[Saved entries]
* BEGIN *

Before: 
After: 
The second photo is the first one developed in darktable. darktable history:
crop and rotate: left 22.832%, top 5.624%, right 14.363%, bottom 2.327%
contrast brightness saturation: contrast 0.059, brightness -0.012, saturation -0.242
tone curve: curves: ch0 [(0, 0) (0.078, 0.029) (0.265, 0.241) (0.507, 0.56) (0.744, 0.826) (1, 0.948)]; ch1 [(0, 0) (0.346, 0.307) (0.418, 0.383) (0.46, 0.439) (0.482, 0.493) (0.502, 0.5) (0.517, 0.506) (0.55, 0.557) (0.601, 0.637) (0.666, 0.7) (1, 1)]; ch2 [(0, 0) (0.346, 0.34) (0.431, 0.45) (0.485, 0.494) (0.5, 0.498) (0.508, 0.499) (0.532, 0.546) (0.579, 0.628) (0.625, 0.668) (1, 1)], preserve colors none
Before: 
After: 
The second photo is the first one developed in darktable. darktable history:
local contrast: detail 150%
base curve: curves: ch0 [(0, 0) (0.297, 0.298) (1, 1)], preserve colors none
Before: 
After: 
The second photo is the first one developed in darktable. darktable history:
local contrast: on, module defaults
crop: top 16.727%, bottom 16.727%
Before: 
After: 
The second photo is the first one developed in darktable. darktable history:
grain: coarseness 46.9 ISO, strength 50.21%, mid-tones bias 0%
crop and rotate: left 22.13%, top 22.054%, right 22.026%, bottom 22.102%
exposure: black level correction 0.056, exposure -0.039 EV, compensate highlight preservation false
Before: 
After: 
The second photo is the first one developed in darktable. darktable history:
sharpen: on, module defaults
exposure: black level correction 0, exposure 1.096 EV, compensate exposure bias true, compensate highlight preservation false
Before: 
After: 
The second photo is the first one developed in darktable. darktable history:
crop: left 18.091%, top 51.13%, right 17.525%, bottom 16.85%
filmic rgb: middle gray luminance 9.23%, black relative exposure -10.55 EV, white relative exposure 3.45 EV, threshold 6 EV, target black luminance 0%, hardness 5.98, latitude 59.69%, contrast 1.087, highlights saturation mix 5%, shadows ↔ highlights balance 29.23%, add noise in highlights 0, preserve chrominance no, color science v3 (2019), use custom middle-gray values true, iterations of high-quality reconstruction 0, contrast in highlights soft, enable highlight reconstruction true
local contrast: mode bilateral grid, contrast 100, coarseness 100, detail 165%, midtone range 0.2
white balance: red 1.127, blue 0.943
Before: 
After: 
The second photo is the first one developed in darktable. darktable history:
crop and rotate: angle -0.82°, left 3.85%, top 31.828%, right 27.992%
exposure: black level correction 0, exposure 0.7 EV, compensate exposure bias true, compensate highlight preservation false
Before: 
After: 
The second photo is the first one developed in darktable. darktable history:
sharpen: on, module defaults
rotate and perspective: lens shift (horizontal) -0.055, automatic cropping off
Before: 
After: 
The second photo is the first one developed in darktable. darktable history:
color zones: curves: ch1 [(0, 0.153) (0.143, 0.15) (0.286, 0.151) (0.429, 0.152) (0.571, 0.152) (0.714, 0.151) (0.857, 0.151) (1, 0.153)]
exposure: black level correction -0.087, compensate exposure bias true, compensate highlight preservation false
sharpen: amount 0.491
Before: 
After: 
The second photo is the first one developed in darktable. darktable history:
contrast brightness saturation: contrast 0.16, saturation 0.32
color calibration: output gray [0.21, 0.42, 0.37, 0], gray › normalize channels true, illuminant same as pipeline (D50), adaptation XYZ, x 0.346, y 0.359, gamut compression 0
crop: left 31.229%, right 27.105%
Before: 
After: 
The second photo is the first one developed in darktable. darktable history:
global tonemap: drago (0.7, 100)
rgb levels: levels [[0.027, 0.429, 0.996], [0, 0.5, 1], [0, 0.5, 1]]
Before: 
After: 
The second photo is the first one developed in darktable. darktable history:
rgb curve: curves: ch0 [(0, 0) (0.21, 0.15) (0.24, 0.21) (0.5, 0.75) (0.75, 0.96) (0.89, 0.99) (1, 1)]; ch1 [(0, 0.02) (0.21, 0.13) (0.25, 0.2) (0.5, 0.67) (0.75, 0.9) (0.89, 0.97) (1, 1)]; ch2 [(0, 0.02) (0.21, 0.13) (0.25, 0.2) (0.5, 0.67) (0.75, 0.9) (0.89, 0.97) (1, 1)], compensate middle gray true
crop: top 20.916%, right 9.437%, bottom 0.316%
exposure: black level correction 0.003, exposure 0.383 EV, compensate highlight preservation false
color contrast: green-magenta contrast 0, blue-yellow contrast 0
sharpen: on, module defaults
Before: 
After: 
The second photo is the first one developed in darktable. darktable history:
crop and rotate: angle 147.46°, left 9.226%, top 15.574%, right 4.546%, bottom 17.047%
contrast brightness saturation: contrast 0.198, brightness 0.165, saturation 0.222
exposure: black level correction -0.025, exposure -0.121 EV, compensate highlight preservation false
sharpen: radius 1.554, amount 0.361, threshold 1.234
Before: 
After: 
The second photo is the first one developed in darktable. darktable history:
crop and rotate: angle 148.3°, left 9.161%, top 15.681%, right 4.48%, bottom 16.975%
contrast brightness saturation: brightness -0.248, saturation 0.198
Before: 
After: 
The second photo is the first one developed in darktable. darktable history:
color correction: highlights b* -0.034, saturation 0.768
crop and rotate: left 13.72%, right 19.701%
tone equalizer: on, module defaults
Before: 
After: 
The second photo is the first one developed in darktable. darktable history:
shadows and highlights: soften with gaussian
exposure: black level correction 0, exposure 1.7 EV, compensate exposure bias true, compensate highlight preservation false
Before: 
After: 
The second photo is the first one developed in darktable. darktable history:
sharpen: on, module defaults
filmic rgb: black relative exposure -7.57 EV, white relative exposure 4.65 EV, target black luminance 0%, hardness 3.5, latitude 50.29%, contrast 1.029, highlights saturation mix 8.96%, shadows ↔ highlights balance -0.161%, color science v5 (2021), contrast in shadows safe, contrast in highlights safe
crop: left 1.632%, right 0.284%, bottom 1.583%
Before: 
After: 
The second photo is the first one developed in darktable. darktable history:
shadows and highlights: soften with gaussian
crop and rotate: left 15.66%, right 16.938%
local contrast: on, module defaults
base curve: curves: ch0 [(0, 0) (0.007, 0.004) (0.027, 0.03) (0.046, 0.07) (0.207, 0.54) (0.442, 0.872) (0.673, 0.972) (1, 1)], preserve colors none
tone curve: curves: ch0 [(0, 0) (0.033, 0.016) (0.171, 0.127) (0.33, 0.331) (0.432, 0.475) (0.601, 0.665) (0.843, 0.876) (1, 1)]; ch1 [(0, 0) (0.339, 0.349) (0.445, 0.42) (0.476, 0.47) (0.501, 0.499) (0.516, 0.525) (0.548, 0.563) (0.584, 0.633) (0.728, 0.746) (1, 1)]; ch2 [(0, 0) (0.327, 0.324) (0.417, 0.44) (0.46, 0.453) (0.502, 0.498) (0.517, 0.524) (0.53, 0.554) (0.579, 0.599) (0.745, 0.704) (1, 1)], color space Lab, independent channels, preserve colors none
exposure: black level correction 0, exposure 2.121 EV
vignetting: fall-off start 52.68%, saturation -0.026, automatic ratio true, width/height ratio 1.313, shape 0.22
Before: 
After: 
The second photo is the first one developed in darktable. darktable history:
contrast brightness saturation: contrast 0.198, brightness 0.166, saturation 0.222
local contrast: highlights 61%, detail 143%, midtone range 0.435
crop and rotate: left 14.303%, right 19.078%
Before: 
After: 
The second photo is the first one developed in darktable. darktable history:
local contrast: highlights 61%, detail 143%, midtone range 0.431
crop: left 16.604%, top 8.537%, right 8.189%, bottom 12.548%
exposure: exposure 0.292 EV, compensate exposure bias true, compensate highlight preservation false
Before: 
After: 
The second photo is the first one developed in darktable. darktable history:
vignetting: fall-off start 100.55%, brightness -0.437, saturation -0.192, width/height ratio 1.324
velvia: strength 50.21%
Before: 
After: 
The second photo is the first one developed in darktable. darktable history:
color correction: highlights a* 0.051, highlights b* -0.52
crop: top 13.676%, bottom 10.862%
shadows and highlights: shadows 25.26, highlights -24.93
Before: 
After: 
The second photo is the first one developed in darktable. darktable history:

* END *

## TASK BRIEF
Change "developed" to "edited" in the stretch from the start of the data through the line containing "tone curve: curves: ch0 [(0, 0) (0.078, 0.029)", and give back only those lines with nothing else altered.

## FINISHED TASK
Before: 
After: 
The second photo is the first one edited in darktable. darktable history:
crop and rotate: left 22.832%, top 5.624%, right 14.363%, bottom 2.327%
contrast brightness saturation: contrast 0.059, brightness -0.012, saturation -0.242
tone curve: curves: ch0 [(0, 0) (0.078, 0.029) (0.265, 0.241) (0.507, 0.56) (0.744, 0.826) (1, 0.948)]; ch1 [(0, 0) (0.346, 0.307) (0.418, 0.383) (0.46, 0.439) (0.482, 0.493) (0.502, 0.5) (0.517, 0.506) (0.55, 0.557) (0.601, 0.637) (0.666, 0.7) (1, 1)]; ch2 [(0, 0) (0.346, 0.34) (0.431, 0.45) (0.485, 0.494) (0.5, 0.498) (0.508, 0.499) (0.532, 0.546) (0.579, 0.628) (0.625, 0.668) (1, 1)], preserve colors none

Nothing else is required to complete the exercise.